### Source
Wednesday, June 20, 2018

Xi'an (China)

We headed to Xi'an on the bullet train, hitting 250 miles per hour! Most tourists flock to the capital of Shaanxi province to visit the Mausoleum of the First Qin Emperor (Qin Shi Huang), popularly known as the home of the Terra Cotta Army. In 1974, farmers digging a new well for an orchard broke into one end of a huge subterranean pit housing ancient terra cotta statues. The figures (an estimated 6000!) include infantrymen, charioteers, and high-ranking military officers intended to protect his body or accompany the emperor who unifed China (around 230 BC) into the afterlife. Excavation of the archaeological site continues to this day with only 3 pits, the largest of which fits in an airplane hangar, currently open to visitors.

While we'd heard that there are no 2 faces alike, we were surprised to find that all of them (~2000 to date) had to be painstakingly reconstructed from broken pieces, as time had destroyed the timbers holding up the ceilings of the mausoleum. I guess archeologists must be really good at jigsaw puzzles?!? It was cool to see the steps in marking and piecing together the artifacts. One section had rows of workstations and figures in varying degrees of reassembly. This gave us a real Westworld vibe, especially once we spotted one of the terra cotta horses suspended in a harness contraption... cue the haunting Westworld theme music!

We had hired a guide, which we concluded was, in theory, the right decision (it was very informative). In practice, however, she packed a whole lot of pushy in such a small package. We were mortified as she insisted other people move out of the way so she could take our pictures. We were quick marched  through the actual archaeological pits, forced to visit the terra cotta souvenir factory (bring home your own warrior!) and sit through a jade store sales pitch, before finally managing to extricate ourselves from further offers of her services.

### Aim
Answer the following from the Xi'an travel post:
1. In what year did farmers digging a new well break into the pit of terra cotta statues?
2. According to the post, why did the figures have to be reconstructed from broken pieces?
3. Which two places was the couple made to visit besides the archaeological pits?

### Provided material

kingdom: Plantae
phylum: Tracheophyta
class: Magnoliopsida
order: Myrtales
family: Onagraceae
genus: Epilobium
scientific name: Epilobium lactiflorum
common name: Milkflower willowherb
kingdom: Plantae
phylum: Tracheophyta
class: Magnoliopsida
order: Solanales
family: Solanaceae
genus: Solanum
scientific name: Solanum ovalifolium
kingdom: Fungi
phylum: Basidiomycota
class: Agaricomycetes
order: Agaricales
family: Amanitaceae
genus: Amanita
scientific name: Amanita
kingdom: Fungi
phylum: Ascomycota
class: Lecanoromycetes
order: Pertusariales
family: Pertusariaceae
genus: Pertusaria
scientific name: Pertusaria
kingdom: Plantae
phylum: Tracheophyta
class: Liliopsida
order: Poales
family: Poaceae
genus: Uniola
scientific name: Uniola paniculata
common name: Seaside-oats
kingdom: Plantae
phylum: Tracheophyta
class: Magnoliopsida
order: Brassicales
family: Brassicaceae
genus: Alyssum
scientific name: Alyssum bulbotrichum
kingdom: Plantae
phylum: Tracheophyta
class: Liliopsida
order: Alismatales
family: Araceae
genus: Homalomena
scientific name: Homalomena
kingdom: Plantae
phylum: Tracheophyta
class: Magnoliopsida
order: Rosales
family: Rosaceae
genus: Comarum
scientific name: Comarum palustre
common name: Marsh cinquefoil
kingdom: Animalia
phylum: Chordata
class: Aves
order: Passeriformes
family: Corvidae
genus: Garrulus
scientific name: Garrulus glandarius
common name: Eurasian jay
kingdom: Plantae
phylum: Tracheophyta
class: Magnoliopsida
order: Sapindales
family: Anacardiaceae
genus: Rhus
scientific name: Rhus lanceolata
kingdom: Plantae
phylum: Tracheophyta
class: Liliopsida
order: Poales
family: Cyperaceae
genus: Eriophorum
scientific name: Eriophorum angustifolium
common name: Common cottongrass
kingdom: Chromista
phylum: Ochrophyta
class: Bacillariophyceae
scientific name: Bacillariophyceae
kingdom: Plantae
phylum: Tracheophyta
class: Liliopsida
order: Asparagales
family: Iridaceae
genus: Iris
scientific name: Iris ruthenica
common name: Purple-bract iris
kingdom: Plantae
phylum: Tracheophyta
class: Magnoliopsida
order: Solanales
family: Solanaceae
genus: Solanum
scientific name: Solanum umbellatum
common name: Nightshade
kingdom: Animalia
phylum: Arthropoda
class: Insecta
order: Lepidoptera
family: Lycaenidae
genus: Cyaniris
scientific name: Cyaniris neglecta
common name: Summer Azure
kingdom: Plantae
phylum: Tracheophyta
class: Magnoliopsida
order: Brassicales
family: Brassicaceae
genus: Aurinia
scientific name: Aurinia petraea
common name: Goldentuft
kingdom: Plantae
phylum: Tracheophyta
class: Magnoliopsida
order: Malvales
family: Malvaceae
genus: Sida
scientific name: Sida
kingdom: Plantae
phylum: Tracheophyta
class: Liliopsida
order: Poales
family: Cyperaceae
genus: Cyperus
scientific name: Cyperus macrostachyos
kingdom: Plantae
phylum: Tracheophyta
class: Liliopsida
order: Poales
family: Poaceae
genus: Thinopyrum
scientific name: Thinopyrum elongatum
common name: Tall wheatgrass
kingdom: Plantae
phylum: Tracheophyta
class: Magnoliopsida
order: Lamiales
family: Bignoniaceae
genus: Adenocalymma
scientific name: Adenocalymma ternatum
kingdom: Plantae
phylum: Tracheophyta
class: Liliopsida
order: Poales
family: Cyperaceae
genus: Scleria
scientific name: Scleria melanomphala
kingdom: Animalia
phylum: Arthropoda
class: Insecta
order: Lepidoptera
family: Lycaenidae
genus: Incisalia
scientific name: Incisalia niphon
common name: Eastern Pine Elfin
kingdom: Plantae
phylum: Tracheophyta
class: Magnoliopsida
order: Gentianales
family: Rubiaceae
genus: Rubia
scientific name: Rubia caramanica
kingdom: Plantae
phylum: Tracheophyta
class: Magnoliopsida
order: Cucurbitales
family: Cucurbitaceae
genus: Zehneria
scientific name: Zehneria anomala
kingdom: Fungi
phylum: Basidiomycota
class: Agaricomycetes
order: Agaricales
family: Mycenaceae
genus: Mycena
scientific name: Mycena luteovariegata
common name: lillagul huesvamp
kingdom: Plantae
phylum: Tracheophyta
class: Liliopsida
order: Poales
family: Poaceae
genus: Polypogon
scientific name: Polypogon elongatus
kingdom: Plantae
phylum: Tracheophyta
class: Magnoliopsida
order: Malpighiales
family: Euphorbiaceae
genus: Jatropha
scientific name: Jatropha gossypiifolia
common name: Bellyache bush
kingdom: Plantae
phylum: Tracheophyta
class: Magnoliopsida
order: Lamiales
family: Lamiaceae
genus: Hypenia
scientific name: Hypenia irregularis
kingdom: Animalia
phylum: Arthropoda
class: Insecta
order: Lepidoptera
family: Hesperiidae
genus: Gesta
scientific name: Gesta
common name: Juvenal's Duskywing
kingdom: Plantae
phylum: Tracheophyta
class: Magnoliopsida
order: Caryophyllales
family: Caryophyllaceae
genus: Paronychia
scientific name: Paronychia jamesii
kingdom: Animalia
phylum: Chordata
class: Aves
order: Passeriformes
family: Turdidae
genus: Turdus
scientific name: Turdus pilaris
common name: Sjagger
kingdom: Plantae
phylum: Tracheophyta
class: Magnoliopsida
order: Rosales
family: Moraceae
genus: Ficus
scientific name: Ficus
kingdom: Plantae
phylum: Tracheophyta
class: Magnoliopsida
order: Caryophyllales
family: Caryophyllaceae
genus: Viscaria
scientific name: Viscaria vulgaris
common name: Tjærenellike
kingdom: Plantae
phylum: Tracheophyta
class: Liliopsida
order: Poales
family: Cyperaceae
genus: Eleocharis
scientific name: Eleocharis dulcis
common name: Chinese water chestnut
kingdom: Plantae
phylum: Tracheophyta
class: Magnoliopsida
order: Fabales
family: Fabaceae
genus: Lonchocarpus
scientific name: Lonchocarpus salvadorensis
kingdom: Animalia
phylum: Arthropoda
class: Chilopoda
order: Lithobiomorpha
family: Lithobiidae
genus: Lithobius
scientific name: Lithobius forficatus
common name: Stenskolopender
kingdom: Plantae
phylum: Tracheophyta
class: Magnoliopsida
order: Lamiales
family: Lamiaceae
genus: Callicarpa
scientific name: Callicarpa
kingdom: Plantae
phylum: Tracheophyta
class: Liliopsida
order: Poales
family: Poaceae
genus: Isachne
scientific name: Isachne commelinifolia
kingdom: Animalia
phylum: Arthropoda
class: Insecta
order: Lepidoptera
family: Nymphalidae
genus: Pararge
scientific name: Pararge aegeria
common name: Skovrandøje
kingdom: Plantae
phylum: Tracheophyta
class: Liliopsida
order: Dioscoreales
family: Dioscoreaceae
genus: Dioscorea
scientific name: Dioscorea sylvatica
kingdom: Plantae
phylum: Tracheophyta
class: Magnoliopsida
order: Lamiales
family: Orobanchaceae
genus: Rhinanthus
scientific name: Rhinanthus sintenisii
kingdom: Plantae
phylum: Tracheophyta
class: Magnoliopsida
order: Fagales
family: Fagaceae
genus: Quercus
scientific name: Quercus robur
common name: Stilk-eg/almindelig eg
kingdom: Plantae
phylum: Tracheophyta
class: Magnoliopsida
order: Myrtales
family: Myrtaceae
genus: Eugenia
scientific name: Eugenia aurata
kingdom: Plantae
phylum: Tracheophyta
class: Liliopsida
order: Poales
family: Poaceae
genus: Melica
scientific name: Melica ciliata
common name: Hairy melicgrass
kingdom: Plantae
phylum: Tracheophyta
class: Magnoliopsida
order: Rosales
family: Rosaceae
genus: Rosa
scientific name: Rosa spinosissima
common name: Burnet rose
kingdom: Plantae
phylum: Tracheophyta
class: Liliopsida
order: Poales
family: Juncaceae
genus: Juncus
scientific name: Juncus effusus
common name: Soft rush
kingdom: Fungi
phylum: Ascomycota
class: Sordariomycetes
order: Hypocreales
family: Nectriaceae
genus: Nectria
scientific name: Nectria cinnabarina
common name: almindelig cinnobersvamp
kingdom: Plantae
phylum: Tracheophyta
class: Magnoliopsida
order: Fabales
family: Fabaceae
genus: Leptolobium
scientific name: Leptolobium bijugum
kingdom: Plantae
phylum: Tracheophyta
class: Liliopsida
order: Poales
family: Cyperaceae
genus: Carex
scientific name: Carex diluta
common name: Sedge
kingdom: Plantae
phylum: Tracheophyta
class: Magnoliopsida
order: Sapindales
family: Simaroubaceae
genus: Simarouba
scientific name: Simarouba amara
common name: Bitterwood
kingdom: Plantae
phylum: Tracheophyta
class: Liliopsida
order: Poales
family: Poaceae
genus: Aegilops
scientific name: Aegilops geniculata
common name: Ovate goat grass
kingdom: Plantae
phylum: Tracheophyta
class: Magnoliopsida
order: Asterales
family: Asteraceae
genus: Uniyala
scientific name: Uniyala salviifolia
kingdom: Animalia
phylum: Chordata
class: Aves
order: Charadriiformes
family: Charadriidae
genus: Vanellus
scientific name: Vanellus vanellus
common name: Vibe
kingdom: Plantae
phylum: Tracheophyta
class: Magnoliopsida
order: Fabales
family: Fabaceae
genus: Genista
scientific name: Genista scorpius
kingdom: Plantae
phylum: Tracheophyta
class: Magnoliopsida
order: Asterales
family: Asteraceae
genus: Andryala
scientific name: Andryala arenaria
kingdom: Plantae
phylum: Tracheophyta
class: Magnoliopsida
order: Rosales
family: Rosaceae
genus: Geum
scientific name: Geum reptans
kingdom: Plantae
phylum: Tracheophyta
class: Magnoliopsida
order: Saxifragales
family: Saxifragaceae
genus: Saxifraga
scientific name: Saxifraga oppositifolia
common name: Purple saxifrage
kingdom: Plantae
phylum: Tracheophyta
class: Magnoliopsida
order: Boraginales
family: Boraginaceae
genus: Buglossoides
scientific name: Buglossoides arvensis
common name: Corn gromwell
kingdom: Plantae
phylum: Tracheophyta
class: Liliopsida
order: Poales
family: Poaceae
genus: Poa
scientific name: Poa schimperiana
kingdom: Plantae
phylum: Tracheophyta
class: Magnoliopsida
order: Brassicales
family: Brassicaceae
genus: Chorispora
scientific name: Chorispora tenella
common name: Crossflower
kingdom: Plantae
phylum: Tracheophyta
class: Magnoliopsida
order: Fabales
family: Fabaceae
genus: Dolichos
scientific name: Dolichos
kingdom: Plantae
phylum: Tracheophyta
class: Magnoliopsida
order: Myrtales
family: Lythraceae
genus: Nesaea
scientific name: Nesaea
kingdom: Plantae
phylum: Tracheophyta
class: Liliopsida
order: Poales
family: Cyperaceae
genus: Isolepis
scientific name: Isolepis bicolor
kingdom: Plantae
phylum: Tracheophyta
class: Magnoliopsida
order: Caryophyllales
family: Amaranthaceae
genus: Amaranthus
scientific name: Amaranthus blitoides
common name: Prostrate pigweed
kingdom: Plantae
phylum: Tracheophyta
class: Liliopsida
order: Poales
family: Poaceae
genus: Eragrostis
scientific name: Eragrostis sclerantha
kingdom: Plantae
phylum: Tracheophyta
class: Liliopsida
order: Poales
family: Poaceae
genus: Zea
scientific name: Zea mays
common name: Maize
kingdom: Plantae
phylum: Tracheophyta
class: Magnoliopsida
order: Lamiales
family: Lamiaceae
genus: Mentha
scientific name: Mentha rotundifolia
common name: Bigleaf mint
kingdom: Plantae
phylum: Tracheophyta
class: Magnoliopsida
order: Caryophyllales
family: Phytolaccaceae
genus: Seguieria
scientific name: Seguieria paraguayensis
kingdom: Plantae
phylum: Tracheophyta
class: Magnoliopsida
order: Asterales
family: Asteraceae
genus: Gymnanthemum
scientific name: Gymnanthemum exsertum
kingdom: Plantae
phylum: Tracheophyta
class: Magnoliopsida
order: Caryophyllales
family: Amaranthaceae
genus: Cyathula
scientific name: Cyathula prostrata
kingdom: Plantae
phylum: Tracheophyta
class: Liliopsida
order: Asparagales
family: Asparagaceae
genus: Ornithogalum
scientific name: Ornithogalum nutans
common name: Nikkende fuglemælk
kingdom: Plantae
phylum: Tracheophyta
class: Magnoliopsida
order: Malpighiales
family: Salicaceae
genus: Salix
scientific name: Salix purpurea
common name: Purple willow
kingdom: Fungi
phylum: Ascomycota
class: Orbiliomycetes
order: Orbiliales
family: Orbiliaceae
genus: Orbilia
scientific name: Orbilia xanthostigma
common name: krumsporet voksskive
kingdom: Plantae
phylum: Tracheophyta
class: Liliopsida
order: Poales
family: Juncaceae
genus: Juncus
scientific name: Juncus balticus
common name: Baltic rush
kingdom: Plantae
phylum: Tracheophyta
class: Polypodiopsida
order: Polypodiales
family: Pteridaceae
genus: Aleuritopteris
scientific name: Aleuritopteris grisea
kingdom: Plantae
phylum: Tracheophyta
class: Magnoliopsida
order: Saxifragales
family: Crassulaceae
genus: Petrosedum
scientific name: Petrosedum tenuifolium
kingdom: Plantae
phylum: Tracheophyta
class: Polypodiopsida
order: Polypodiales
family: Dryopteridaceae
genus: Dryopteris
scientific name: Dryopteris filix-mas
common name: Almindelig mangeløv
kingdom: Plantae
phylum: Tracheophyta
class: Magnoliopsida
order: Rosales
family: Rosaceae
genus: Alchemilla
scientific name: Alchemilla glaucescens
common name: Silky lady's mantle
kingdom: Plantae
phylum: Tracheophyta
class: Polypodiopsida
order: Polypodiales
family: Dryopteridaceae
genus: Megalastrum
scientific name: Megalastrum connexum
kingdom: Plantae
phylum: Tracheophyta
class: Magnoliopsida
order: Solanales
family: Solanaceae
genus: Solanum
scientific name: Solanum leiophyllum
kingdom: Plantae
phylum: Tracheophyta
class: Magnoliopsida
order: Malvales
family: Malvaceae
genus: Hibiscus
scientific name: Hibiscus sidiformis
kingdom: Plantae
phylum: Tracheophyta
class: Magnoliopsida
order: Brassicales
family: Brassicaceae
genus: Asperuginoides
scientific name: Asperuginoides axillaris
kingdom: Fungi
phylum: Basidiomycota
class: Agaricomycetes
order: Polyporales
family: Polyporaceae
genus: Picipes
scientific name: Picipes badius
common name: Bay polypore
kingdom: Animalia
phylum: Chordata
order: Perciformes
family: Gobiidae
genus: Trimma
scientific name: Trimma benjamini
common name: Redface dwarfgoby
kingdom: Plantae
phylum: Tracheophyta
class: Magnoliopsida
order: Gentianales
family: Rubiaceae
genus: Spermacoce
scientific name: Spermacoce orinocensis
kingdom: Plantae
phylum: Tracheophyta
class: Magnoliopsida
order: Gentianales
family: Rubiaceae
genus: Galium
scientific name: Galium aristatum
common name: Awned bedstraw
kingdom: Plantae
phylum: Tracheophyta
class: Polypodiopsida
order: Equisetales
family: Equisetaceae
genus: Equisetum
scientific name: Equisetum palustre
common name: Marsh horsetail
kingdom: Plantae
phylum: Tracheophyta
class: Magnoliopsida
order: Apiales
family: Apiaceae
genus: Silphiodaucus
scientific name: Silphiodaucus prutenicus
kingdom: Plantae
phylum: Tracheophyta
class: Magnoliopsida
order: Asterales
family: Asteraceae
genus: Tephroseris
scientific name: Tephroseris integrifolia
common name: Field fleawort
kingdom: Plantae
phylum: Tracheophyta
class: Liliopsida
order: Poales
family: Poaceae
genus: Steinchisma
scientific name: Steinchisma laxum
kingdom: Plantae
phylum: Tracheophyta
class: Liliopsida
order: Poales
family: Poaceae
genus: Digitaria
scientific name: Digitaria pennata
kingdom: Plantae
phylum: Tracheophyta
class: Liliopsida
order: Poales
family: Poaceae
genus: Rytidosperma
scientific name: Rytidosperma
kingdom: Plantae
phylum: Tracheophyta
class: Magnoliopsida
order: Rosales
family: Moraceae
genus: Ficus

### Solution for this exercise
1. 1974.
2. Time had destroyed the timbers holding up the ceilings of the mausoleum.
3. The terra cotta souvenir factory and a jade store, where they sat through a sales pitch.